[Records drawn from a dataset]
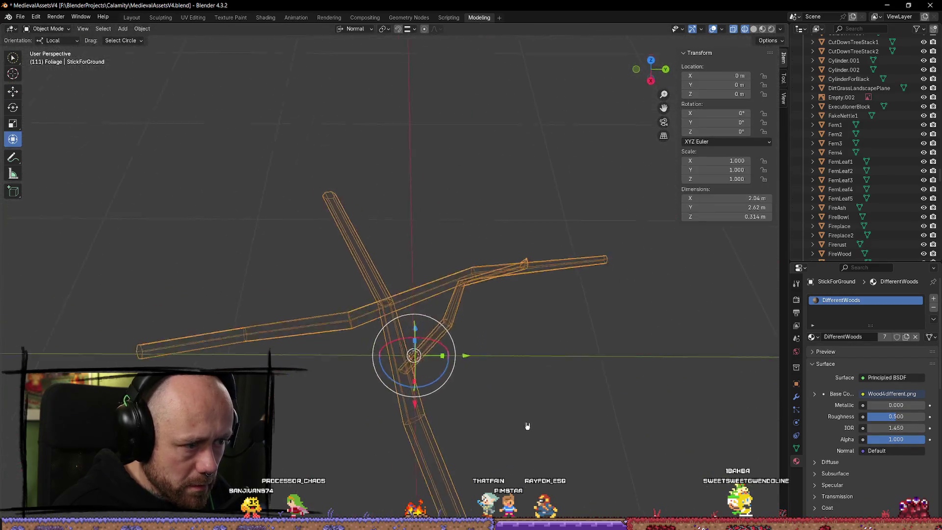
pyautogui.moveTo(534, 407)
pyautogui.mouseDown()
pyautogui.moveTo(540, 315)
pyautogui.moveTo(532, 311)
pyautogui.moveTo(610, 144)
pyautogui.mouseUp()
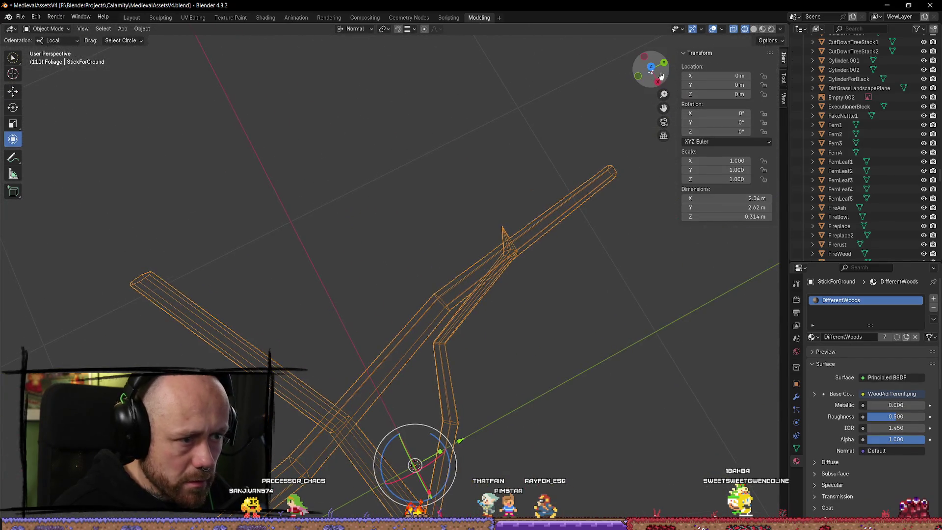
pyautogui.click(528, 214)
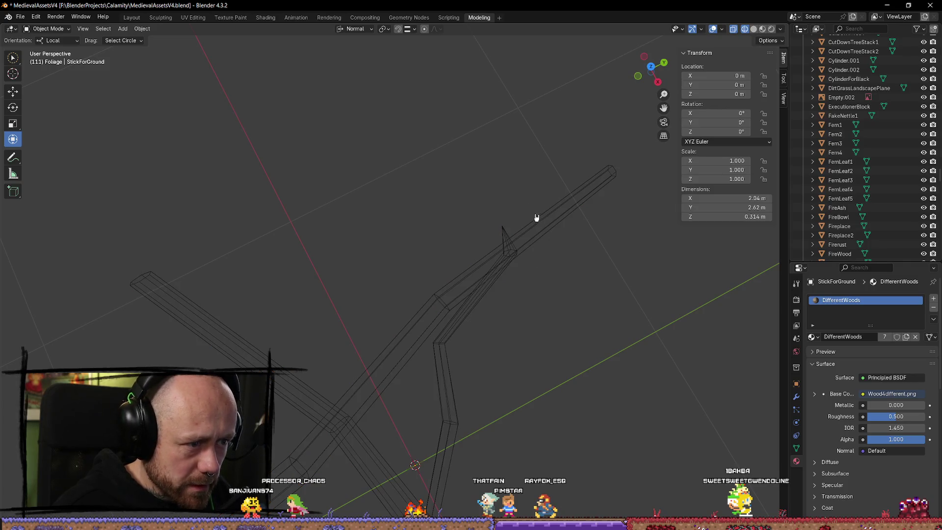
pyautogui.press('Tab')
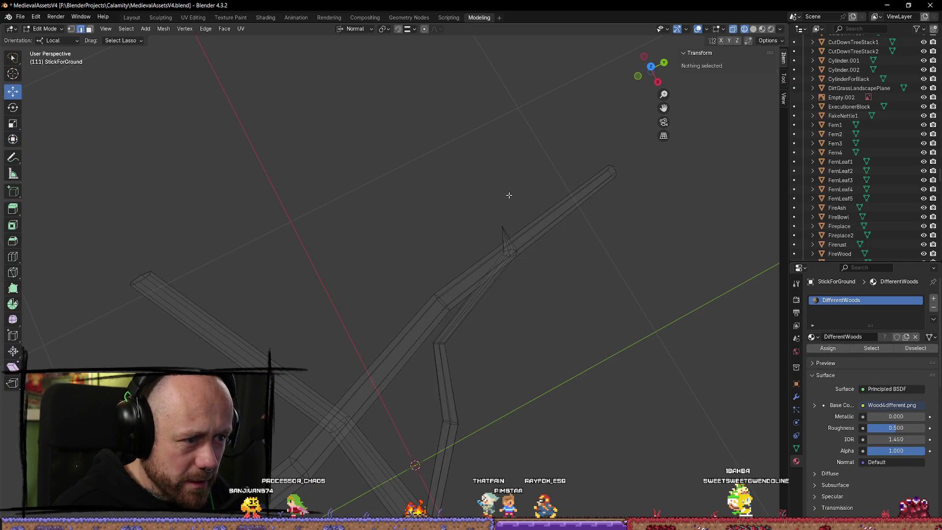
pyautogui.press('l')
pyautogui.press('g')
pyautogui.press('y')
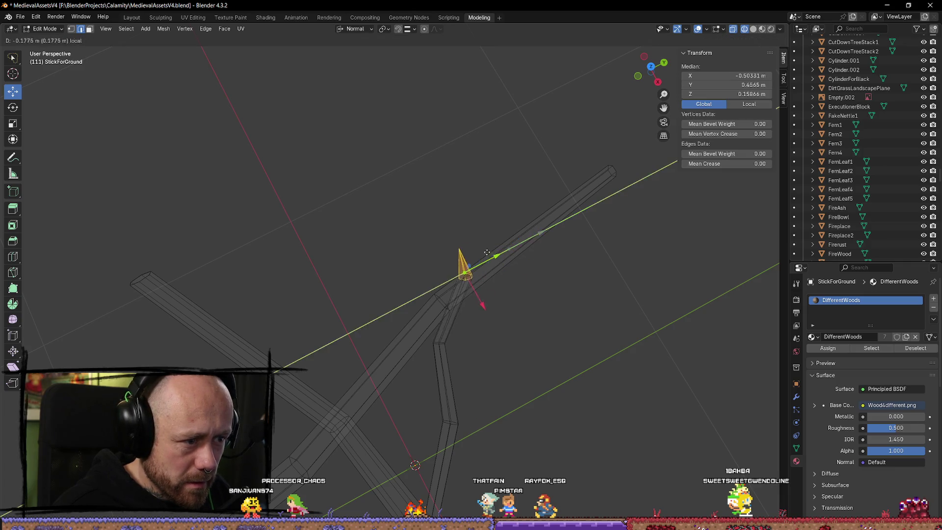
pyautogui.click(476, 254)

▶ Aim of the exercise
Starting with the line that contains "pyautogui.mouseDown()", print every remaining line of the records above, exactly as it stands. Do not print the pictures.

▶ Written answer
pyautogui.mouseDown()
pyautogui.moveTo(540, 315)
pyautogui.moveTo(532, 311)
pyautogui.moveTo(610, 144)
pyautogui.mouseUp()
pyautogui.click(528, 214)
pyautogui.press('Tab')
pyautogui.press('l')
pyautogui.press('g')
pyautogui.press('y')
pyautogui.click(476, 254)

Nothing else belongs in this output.